> **PROMPT 1**
Rewrite the part of the Blair Ross biography that opens with the words containing "Blair Ross (born" and closes with "New York City.", replacing "Nashville" with "Chicago".
> **PROMPT 2**
Using the Blair Ross biography, answer yes or no to each statement and quote the words of the text that decide it: (a) Ross majored in art history at Vassar College. (b) Ross lived in Nashville for three years before moving to New York City. (c) The Star Tribune described Ross's Dorothy Brock as "a zesty performance."

> **PROVIDED TEXT**
Blair Ross (born April 29, 1960) is an American actress.

Biography 
Ross grew up in New Jersey. She attended Vassar College where she majored in art history. After college, Ross lived in Nashville for two years before moving to New York City.

Career 
She has toured as part of a production of Rodgers and Hammerstein's Cinderella.

She has also guest starred in the television series Law & Order: Special Victims Unit, Crafts & Burn, and Entrepreneur along with voice work in the animated television series Spy Groove and in the 2006 video game Bully from Rockstar Games as the art and photography teacher Ms. Philips.

Ross' performance of Dorothy Brock in 42nd Street was called "a zesty performance" by the Star Tribune. The Boston Herald wrote that Ross played Brock as a "peroxided diva with a throaty belt and a haughty comic style." The Los Angeles Times reported that Ross loved playing the part of Dorothy Brock and said that Ross was "looking every bit the sultry vamp" in the show.

> **LISTED RECORDS**
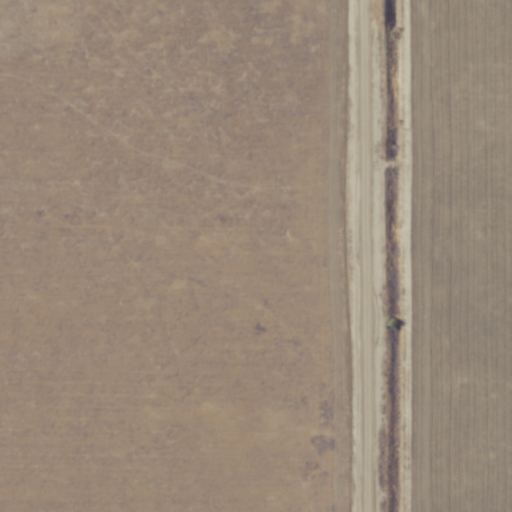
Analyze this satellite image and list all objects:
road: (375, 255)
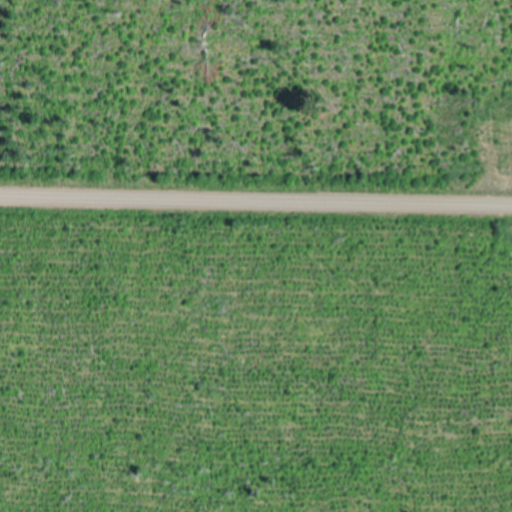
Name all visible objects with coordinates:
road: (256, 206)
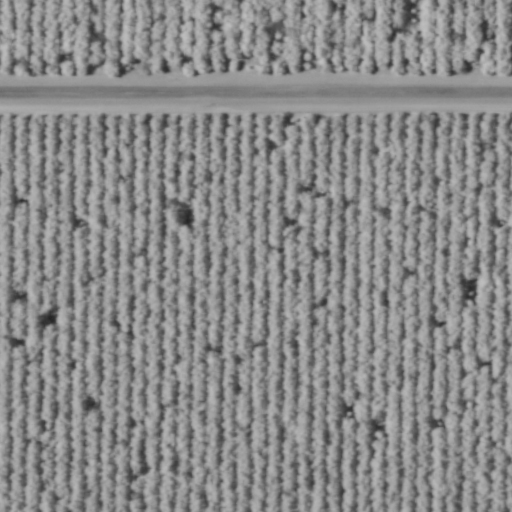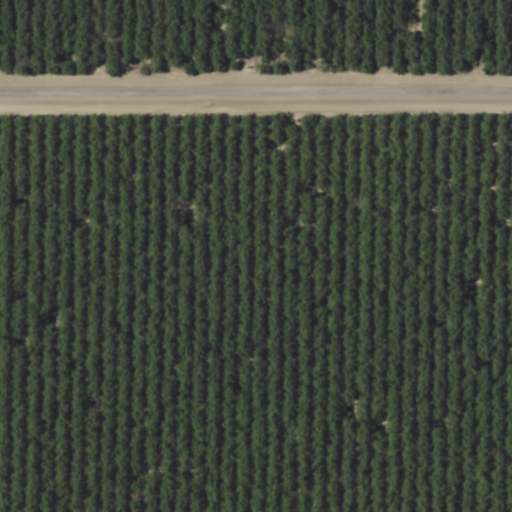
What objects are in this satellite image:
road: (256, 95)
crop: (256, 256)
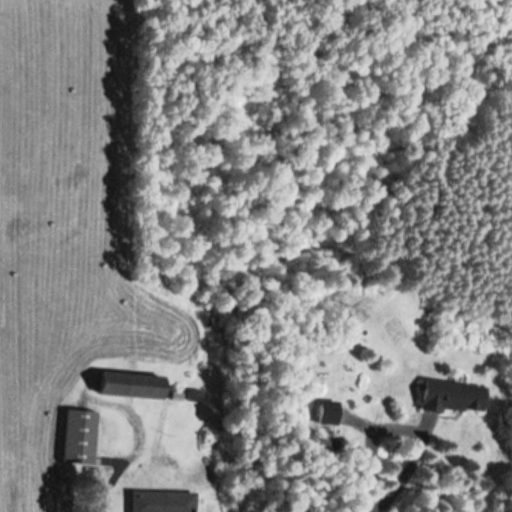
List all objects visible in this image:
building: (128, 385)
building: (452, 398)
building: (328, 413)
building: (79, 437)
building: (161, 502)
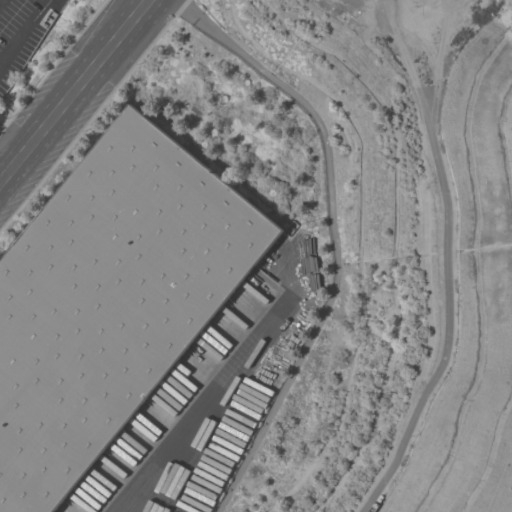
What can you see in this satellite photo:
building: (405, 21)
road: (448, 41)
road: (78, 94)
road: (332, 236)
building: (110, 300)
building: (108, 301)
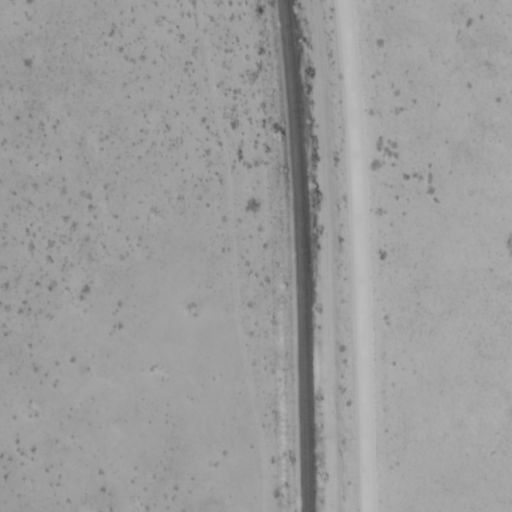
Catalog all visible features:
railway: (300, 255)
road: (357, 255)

> **EXPECTED ANSWER 1**
Blair Ross (born April 29, 1960) is an American actress.

Biography 
Ross grew up in New Jersey. She attended Vassar College where she majored in art history. After college, Ross lived in Chicago for two years before moving to New York City.

> **EXPECTED ANSWER 2**
(a) Yes: "She attended Vassar College where she majored in art history."
(b) No: "After college, Ross lived in Nashville for two years before moving to New York City."
(c) Yes: "Ross' performance of Dorothy Brock in 42nd Street was called "a zesty performance" by the Star Tribune."